Weiss is a frequent media commentator on the themes of women’s political organization and voting rights, with recent interviews on NPR’s All Things Considered, CBS Sunday Morning, and PBS American Experience.
Steven Spielberg's Amblin production company is adapting The Woman's Hour for TV, with Hillary Rodham Clinton serving as Executive Producer.
How Black Women Broke Barriers, Won the Vote, and Insisted on Equality for All with Dr. Martha S. Jones
October 13, 2020, 6:30-7:45pm | Online
Dr. Martha S. Jones, author of Vanguard: How Black Women Broke Barriers, Won the Vote, and Insisted on Equality for All, joined Dean Douglas to highlight the often-overlooked work of Black women to win the vote. A legal and cultural historian, Jones’ work examines how Black Americans have shaped the story of American democracy. This session was co-sponsored by the Pauli Murray Center for History and Social Justice.
About Dr. Martha Jones
Professor Martha S. Jones is the Society of Black Alumni Presidential Professor and Professor of History at The Johns Hopkins University. She is the author of several books on the relationship between the law and Black America, most recently publishing Vanguard: How Black Women Broke Barriers, Won the Vote, and Fought for Rights for All. Jones is recognized as a public historian, frequently writing for broader audiences at outlets including The Washington Post, The Atlantic, USA Today, Public Books, The Chronicle of Higher Education, and Time.

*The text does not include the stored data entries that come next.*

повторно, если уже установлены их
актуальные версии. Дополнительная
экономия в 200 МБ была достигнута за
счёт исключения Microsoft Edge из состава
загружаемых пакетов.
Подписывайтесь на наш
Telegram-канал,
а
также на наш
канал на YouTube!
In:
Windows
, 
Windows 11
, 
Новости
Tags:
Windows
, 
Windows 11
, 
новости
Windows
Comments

Professor Jones holds a Ph.D. in history from Columbia University and a J.D. from the CUNY School of Law. Prior to the start of her academic career, she was a public interest litigator in New York City, recognized for her work as a Charles H. Revson Fellow on the Future of the City of New York at Columbia University.
How the Suffrage Movement Betrayed Black Women with Brent Staples
October 20, 2020, 6:30-7:45pm | Online
The New York Times editorial board writer Brent Staples will speak with Dean Douglas about the complex relationship between the Nineteenth Amendment and white supremacy. Staples has won the Pulitzer Prize for his writing on race and racism in America and is author of the article How the Suffrage Movement Betrayed Black Women. He and Douglas will discuss the racial power dynamics at play during the women’s suffrage movement in the years after the Civil War and how it continues today.
About Brent Staples
Brent Staples has been a member of The New York Times editorial board since 1990. His editorials and essays are included in dozens of college readers throughout the United States and abroad. Before joining the editorial page, he served as an editor of The New York Times Book Review and an assistant editor for metropolitan news.
Mr. Staples holds a Ph.D. in psychology from the University of Chicago and is the author of the memoir Parallel Time, which was a finalist for The Los Angeles Times Book Prize and winner of the Anisfield-Wolf Book Award.
Photograph by Celeste Sloman for The New York Times
About the Very Rev. Dr. Kelly Brown Douglas
The Very Reverend Dr. Kelly Brown Douglas was named Dean of the Episcopal Divinity School at Union Theological Seminary and Professor of Theology at Union in September 2017. She was named the Bill and Judith Moyers Chair in Theology in November 2019. She also serves as the Canon Theologian at the Washington National Cathedral and Theologian in Residence at Trinity Church Wall Street.
Dean Douglas is the author of many articles and five books, including Sexuality and the Black Church: A Womanist Perspective and Stand Your Ground: Black Bodies and the Justice of God. Her academic work has focused on womanist theology, sexuality, and the black church.